A tendering excess of $500,000 was issued to design the indoor sports centre. The money to actually build it doesn’t exist within the next four years – another report that will gather dust on the shelf. A 2011 report on public swimming pools identified $8 million of urgent maintenance and upgrades needed. A mere $40,000 has been allocated over the next four years.

Ballina Greens will implement three steps to fill the $20 million hole.

· An organisational review.

Managers are managing managers in this council. An independent organisational review would refocus council on its core job, delivering community infrastructure and services. That’s at least

$500,000 saved annually without compromising service levels. Fewer suits and more boots! The savings can go toward services and infrastructure such as playgrounds, skateparks, footpaths.

· An aggressive approach to winning government grants.

There are grants a-plenty, particularly in community services and parks/reserves, that council never applies for. A dedicated staff member can work on maximising our grants attracting capability.
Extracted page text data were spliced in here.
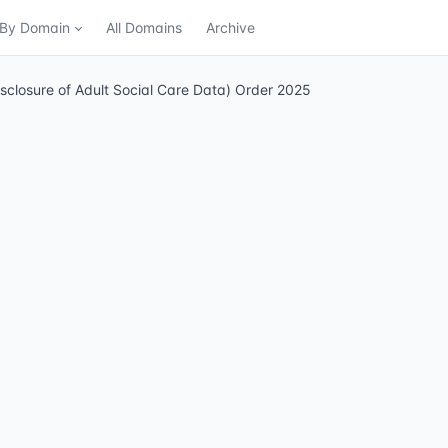
n By Domain
All Domains
Archive
isclosure of Adult Social Care Data) Order 2025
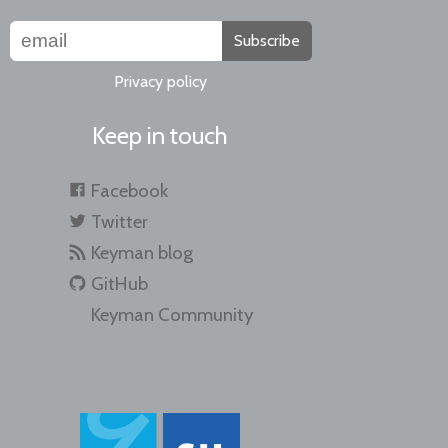
Subscribe
Privacy policy
Keep in touch
Facebook
Twitter
Keyman blog
GitHub
Keyman Community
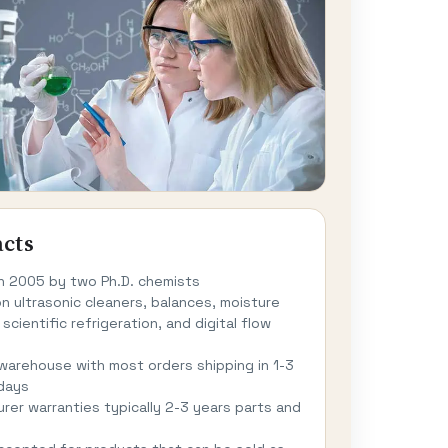
acts
n 2005 by two Ph.D. chemists
n ultrasonic cleaners, balances, moisture
 scientific refrigeration, and digital flow
 warehouse with most orders shipping in 1-3
days
rer warranties typically 2-3 years parts and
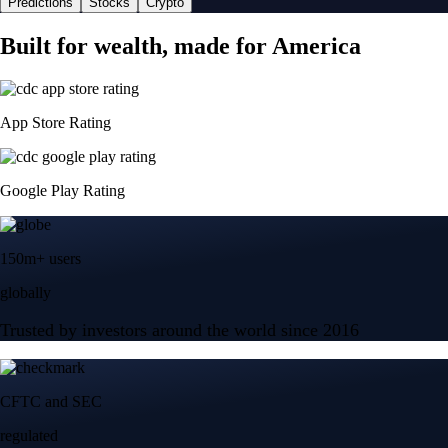
Predictions
Stocks
Crypto
Built for wealth, made for America
App Store Rating
Google Play Rating
150m+ users
globally
Trusted by investors around the world since 2016
CFTC and SEC
regulated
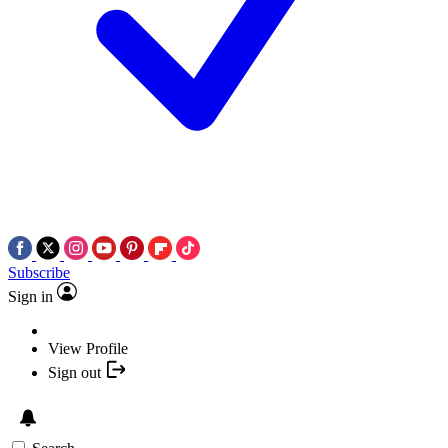
Subscribe
Sign in
View Profile
Sign out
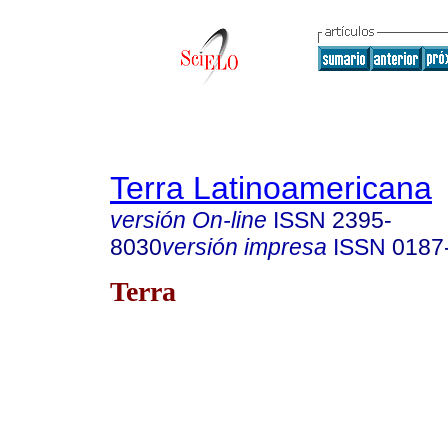
Terra Latinoamericana
versión On-line
ISSN
2395-
8030
versión impresa
ISSN
0187
Terra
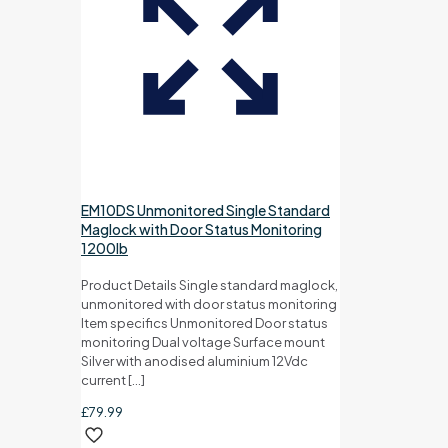
EM10DS Unmonitored Single Standard
Maglock with Door Status Monitoring
1200lb
Product Details Single standard maglock,
unmonitored with door status monitoring
Item specifics Unmonitored Door status
monitoring Dual voltage Surface mount
Silver with anodised aluminium 12Vdc
current
[…]
£
79.99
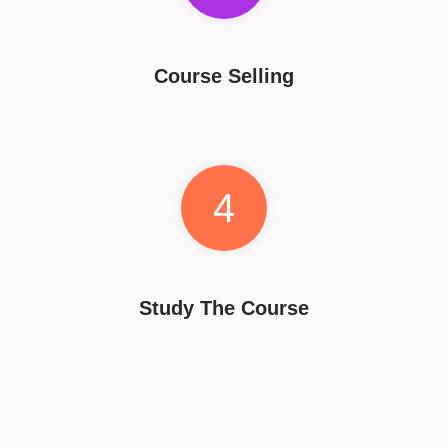
Course Selling
4
Study The Course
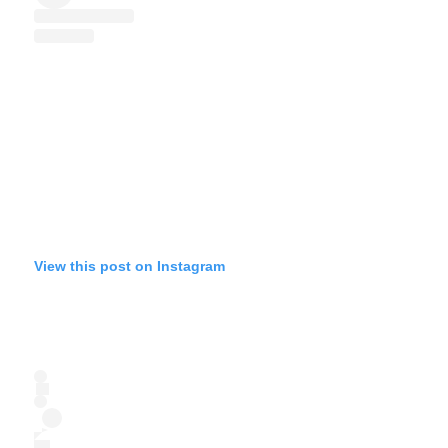
View this post on Instagram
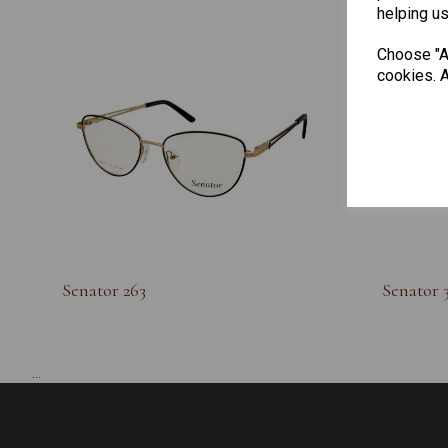
helping us
Choose "Ac
cookies. A
Senator 263
Senator 
...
Cash can then flow to support existing programs and improve community services.

· Reallocating commercial property portfolio and industrial land banks capital towards four-year infrastructure delivery.

More than $11 million of ratepayer funds have been diverted into speculative commercial property investments over the past eight years. These have not been appreciating in value. Put that money with 50/50 grant funding into infrastructure delivery 2013–2016. The $11 million could be 100 per cent leveraged to $22 million.

Public money should deliver community projects, not be diverted into property. This election’s big question is ‘What do you most want? An investment property portfolio? Or a cycleway and a safe heated public pool available all year round?’

Beware of double-speak from the other candidates. Ballina Greens have identified the delivery of community infrastructure as a priority. And they have outlined a plan to deliver it within the next four years.